この理由により、コンポーネントや基板の製造者にとっては、コンポーネントが作動時に所定の動作パラメータの範囲内で作動していたのかどうかを示す指標が、最大の重要事項となる。それにより、結果的として生じる末端顧客からの賠償請求に対して効率的かつ客観的に対処することができる。コンポーネントの長い耐用寿命を求める期待があることから、こうした賠償請求は特別に大きな問題となる。従来型の発光体に比べてこうしたコンポーネントの初期調達コストが高いことが、それによって正当化されるからである。
これまでの解決への取組み:
上に述べた問題設定を、ワックスを備えるインジケータによって解決しようとする取組みがある。ワックスはクリティカルな温度超過が生じたときに自然に反応し、したがって時間的に遅延した色転換を保証することはできない(たとえば特許文献1、特許文献2)。これに加えてインジケータは、従来式の設計形態では高コスト(フィルムによる複数の層、吸収性のある層およびワックス)かつ大型(直径約10−15mm)に構成される。このことは、多くの試験体への塗布を最初から妨げる。このようなワックスインジケータは、たとえば特許文献3や特許文献4に示されている。
【0015】
ディスペンサ法でのワックス栓の簡略化された塗布は、自然な転換という問題を依然として解決するものではなく、逆に、試験体が完全に水平に組み付けられるのでない場合にはただちに、溶融時に生じる可能性があるワックスの滴りによって追加の問題点をもたらす。そのために、再検証性を可能にすることが難しくなる。しかし周囲のコンポーネントの汚れも、論理的なリスクとなる。
過負荷保護の意味における種々の追加配線(「ヒューズ」)も、コスト効率的に組み込めるものではなく、視覚によって効率的にチェック可能なものでもない。

# # #

問題と課題 ->
A) 文書抜粋に出てくる特許文献をすべて列挙してください。
B) 文書抜粋から、「この理由により、コンポーネン」を含む語句で始まり「って正当化されるからである。」の後で終わる部分を、一字も変えずに抜き出してください。

データセットの項目
# # #

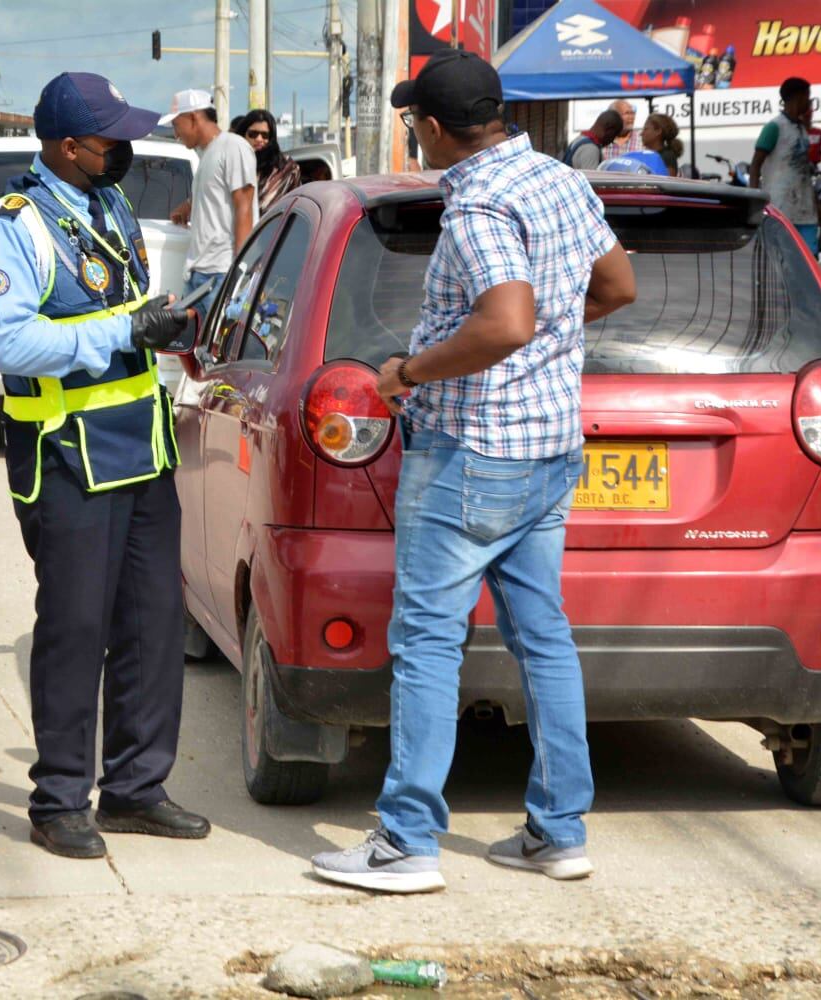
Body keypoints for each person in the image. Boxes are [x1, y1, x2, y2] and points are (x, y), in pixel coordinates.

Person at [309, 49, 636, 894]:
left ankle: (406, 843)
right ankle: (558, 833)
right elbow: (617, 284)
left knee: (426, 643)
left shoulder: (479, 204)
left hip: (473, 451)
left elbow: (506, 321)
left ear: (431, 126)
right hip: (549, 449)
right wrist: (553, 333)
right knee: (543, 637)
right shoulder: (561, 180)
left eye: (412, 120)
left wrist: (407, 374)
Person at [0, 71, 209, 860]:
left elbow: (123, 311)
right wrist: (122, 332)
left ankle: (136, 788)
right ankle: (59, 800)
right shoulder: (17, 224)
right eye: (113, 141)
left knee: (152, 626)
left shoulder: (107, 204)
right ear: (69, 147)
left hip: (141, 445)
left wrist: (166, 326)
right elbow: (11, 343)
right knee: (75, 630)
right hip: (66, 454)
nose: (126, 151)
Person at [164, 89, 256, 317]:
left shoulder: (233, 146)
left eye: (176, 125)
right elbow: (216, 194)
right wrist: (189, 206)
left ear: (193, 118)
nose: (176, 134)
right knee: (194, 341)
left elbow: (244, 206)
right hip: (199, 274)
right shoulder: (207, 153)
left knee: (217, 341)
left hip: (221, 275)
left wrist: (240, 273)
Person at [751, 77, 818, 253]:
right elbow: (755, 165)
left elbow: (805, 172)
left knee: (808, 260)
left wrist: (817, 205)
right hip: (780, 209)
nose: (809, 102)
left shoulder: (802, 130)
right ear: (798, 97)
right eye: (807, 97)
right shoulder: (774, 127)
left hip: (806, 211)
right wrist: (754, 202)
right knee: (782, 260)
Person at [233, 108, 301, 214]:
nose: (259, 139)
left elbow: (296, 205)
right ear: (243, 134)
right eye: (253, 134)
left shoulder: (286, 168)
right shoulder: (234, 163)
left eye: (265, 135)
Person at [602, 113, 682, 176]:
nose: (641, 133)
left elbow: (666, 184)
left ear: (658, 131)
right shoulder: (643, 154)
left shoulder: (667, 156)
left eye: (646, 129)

# # #

解答一覧 ->
A) 特許文献1、特許文献2、特許文献3、特許文献4

B)
この理由により、コンポーネントや基板の製造者にとっては、コンポーネントが作動時に所定の動作パラメータの範囲内で作動していたのかどうかを示す指標が、最大の重要事項となる。それにより、結果的として生じる末端顧客からの賠償請求に対して効率的かつ客観的に対処することができる。コンポーネントの長い耐用寿命を求める期待があることから、こうした賠償請求は特別に大きな問題となる。従来型の発光体に比べてこうしたコンポーネントの初期調達コストが高いことが、それによって正当化されるからである。